MACo has worked closely with the Maryland Correctional Administrators Association (MCAA) to advocate sensitivity to local jail issues as the legislature grapples with bail reform issue, in the wake of the Richmond v DeWolfe decision requiring indigent representation at preliminary bail hearings. Since this issue remains unresolved, we offer below a wrapup on the issue — and how Maryland can “fix bail without breaking jail” this year.
WHAT IS THE WORRY WITH COUNTY JAILS?
Counties operate local jails and correctional centers that house short-term inmates — including those being held pre-trial. For many years, the state reimbursed many of these “per diem” costs, but recent state budget cuts have left counties fully funding these facilities.
Without a quick determination of whether to release or detain a defendant for trial, county jails will be flooded with short-term detainees. If the result of the Richmond case and the ensuing legislative/judicial reaction fails to recognize the urgency to resolve these decisions on a round-the-clock basis – jails can be overrun with a massive cost, safety, and administrative burden.

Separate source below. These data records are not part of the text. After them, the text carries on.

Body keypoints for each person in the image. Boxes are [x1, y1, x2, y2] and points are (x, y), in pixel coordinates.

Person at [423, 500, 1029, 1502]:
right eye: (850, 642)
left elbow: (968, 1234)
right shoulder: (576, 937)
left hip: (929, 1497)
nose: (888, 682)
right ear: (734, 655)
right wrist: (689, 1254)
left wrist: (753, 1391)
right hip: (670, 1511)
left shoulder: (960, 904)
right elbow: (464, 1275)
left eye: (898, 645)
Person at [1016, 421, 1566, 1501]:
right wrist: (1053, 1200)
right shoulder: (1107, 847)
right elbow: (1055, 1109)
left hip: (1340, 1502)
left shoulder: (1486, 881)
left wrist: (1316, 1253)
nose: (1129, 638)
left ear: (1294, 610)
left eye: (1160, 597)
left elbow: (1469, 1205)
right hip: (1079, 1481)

Beyond just an increase in space, these changes could cause dramatic and costly operational changes in local jails. Many jails would be compelled to commingle their short-term pretrial population in with their “general population” for lack of sufficient segregated space. The supervision and management of these newly consolidated facilities could be substantially more costly, as
WHAT COULD BE PASSED THAT WOULD HELP AVOID THIS PROBLEM?
There are two major things that the General Assembly could do that would help avoid this local nightmare:
-if the state adopts a new risk assessment system to replace the preliminary bail hearings, that system must be available on a 24 hour basis (without this, a dramatic increase in overnight or weekend stays will be triggered)

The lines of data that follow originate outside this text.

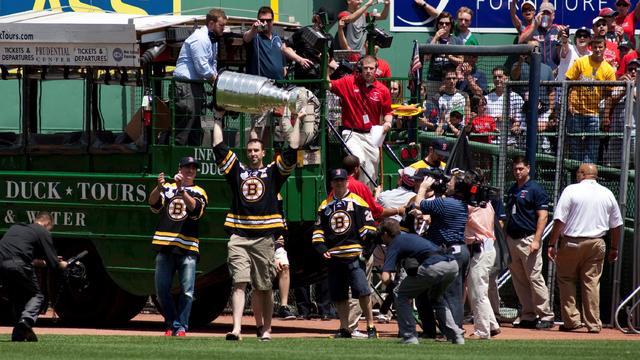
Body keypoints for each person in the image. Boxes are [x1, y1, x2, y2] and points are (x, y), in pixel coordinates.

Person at [213, 132, 296, 341]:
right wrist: (216, 117)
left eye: (256, 150)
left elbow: (292, 151)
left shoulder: (272, 173)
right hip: (238, 236)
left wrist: (297, 121)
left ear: (263, 153)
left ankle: (266, 329)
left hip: (264, 238)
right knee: (239, 283)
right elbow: (219, 147)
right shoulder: (237, 171)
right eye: (249, 151)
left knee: (264, 286)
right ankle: (237, 329)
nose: (252, 154)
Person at [548, 164, 623, 333]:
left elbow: (559, 219)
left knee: (567, 279)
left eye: (578, 172)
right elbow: (617, 225)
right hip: (597, 243)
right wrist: (614, 247)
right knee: (591, 283)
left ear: (582, 174)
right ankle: (593, 324)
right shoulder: (607, 193)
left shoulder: (571, 190)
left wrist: (552, 243)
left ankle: (572, 321)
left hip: (572, 242)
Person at [313, 168, 378, 339]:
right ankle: (344, 328)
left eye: (342, 180)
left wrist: (366, 250)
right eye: (336, 181)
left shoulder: (358, 202)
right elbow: (318, 231)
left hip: (354, 255)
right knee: (339, 295)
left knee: (363, 291)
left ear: (347, 182)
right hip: (334, 256)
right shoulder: (324, 205)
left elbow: (370, 230)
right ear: (331, 183)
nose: (339, 183)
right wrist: (322, 249)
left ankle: (371, 326)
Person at [378, 218, 463, 345]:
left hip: (434, 266)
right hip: (452, 265)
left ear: (385, 234)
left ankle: (409, 336)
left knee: (400, 294)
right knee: (436, 299)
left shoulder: (394, 243)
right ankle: (456, 336)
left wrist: (391, 287)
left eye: (381, 235)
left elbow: (385, 277)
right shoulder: (410, 236)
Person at [149, 156, 208, 336]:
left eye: (193, 168)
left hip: (188, 247)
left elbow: (195, 210)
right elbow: (153, 204)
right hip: (165, 245)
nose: (190, 171)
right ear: (179, 168)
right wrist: (158, 188)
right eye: (186, 167)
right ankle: (171, 322)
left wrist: (182, 190)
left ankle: (181, 326)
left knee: (187, 291)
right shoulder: (168, 188)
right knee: (161, 290)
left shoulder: (200, 191)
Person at [413, 171, 470, 329]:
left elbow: (419, 204)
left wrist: (423, 187)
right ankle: (449, 329)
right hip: (460, 250)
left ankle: (454, 331)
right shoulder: (460, 203)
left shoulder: (446, 203)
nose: (448, 184)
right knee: (452, 293)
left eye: (451, 182)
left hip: (450, 252)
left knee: (450, 294)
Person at [504, 156, 554, 330]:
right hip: (512, 239)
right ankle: (528, 315)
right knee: (519, 280)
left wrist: (537, 240)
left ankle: (546, 315)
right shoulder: (512, 189)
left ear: (528, 168)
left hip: (528, 238)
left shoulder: (535, 189)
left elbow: (543, 216)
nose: (518, 172)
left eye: (520, 169)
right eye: (515, 169)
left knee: (534, 277)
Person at [0, 212, 68, 342]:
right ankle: (26, 320)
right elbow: (54, 264)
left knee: (17, 299)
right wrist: (62, 264)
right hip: (18, 264)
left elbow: (25, 255)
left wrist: (43, 262)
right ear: (47, 223)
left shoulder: (16, 228)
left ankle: (18, 334)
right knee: (37, 295)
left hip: (2, 264)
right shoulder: (42, 231)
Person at [329, 55, 393, 189]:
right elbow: (328, 84)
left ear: (376, 69)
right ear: (360, 68)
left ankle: (367, 200)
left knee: (372, 173)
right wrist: (327, 67)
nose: (368, 71)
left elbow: (388, 112)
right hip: (351, 133)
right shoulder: (348, 82)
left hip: (372, 135)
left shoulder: (383, 90)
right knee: (359, 160)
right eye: (365, 68)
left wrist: (388, 123)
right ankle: (357, 194)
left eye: (371, 68)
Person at [172, 9, 227, 146]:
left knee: (196, 124)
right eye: (221, 25)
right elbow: (202, 67)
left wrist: (215, 80)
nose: (223, 28)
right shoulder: (200, 38)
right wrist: (217, 83)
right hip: (185, 84)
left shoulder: (212, 40)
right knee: (186, 120)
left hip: (195, 84)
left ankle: (192, 159)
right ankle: (177, 157)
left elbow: (212, 64)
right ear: (211, 23)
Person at [565, 36, 616, 164]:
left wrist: (605, 116)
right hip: (576, 112)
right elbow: (568, 83)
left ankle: (587, 176)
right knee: (575, 148)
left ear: (605, 48)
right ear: (591, 47)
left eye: (600, 47)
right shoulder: (581, 62)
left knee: (592, 149)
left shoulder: (608, 70)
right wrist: (568, 104)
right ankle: (575, 177)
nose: (598, 49)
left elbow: (609, 95)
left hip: (594, 114)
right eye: (595, 47)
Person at [464, 171, 501, 339]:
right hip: (485, 249)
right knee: (477, 290)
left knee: (478, 292)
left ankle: (482, 331)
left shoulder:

-if the state creates a system of bail hearings by judges, then the District Court must have that process available 7 days a week, to help offset the preliminary determinations currently helping to manage detainee populations
WHAT BILLS ARE IN PLAY?
The Senate Judicial Proceedings Committee appears to be focused on SB 973, a proposal to create a pretrial risk assessment too that would substantially replace the current subjective bail hearing process.
Recent media reports suggest that the House Judiciary Committee, and a working group mostly drawn from that Committee’s membership, are now focusing on HB 1186, which would presumably be amended to incorporate substantial new provisions to address bail issues more broadly.
As of Monday, March 17 – the “crossover” deadline for both chambers – neither bill has received any formal action, and remain in workgroups. Further action remains possible, but will face procedural hurdles.
WHAT IF NOTHING PASSES?
The Court of Appeals has stayed enforcement of its ruling to allow action by the General Assembly, but the issue remains unresolved. Without a change in statute at all, the District Courts would presumably continue to hold preliminary bail hearings by District Court Commissioners, but with a vastly expanded and costly new role for public defenders (state funded) and state’s attorneys (county funded). The effect on local jails, in this event, are difficult to assess — but most observers suspect that a more elaborate and confrontational hearings would slow these processes, leaving pressure on local jails, which have been designed to operate under the current system and expectations. This drastic change in how jails will “do business” will cost local governments as jail administrators will undoubtedly require significant increases in personnel needs, inmate medical/housing costs as well as capital infrastructure.
MACo and MCAA urge the General Assembly’s direct attention to the effects on local jails as bail reform issues are considered through the session.